**DIRECTIONS FOR THIS TASK**
Could you tally the lines of the entries that carry the string "Zobrazení"? Reply with the number and nothing more.
********
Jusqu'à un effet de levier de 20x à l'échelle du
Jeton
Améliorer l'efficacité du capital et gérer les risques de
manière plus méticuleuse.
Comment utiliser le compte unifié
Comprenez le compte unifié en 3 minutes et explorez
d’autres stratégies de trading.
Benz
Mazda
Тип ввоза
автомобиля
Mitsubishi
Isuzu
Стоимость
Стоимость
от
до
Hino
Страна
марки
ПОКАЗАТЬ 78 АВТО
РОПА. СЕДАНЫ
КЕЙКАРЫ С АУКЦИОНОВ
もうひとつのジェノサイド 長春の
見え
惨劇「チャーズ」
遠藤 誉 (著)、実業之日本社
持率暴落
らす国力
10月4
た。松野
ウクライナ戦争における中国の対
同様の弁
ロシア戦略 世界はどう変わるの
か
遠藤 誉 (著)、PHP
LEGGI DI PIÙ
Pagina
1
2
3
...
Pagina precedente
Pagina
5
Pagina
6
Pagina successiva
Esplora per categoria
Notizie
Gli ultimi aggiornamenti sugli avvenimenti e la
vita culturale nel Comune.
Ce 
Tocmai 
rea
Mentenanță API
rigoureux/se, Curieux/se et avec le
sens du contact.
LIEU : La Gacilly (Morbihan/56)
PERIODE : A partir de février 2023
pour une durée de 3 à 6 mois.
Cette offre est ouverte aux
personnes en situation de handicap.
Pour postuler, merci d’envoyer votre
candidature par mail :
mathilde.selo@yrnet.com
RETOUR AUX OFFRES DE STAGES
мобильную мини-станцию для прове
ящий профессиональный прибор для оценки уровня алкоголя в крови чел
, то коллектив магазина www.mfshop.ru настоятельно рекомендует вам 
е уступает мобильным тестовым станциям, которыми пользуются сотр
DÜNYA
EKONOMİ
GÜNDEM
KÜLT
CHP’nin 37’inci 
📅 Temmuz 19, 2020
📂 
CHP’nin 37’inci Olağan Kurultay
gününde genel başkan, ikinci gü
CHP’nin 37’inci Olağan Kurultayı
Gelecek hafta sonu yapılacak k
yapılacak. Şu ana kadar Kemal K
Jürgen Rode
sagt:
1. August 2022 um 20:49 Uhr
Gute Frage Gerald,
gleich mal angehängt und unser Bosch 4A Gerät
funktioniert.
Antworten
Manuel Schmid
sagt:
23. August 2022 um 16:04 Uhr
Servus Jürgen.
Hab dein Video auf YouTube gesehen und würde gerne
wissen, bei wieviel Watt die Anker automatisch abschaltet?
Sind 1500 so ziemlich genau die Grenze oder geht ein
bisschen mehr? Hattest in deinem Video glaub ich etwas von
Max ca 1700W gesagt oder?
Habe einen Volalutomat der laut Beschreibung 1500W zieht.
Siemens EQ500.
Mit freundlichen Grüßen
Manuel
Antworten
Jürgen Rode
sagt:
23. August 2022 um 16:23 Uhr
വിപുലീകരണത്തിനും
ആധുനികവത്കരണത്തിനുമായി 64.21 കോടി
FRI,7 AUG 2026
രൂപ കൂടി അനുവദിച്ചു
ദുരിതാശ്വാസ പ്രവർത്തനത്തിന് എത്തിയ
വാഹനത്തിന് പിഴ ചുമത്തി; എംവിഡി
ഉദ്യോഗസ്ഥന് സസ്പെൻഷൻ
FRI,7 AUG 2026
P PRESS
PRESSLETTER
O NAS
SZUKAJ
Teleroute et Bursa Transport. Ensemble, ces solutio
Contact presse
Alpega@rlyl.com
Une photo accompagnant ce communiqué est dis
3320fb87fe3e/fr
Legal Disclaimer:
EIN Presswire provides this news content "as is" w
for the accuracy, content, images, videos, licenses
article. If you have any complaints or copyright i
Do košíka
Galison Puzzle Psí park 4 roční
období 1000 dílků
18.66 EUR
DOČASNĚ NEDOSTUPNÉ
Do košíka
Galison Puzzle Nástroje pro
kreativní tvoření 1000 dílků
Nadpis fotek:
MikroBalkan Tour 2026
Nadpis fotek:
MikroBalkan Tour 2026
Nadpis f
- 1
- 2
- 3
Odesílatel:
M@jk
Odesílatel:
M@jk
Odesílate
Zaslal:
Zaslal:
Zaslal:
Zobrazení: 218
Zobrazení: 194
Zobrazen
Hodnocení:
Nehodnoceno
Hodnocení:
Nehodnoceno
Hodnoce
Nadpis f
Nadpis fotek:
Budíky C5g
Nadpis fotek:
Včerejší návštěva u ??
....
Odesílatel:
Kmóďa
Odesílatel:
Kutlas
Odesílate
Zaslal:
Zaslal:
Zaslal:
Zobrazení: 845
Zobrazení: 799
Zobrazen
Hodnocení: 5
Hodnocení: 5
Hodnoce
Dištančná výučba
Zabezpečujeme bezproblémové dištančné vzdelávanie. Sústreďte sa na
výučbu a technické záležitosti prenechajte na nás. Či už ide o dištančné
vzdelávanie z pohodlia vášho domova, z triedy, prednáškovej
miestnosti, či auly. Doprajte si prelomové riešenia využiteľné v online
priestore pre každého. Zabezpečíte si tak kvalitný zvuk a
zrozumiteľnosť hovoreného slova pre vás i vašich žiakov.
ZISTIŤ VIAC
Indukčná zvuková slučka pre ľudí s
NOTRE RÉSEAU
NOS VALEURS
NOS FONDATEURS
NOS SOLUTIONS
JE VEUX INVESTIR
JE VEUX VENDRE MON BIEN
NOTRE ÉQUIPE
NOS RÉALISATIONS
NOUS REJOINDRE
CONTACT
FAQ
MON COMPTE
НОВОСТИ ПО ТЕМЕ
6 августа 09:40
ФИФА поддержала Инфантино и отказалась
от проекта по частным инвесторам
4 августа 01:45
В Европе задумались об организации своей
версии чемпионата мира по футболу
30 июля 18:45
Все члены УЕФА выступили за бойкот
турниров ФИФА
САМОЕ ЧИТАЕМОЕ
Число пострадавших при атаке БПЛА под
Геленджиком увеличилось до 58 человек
********
**RESULT OF THE EXERCISE**
4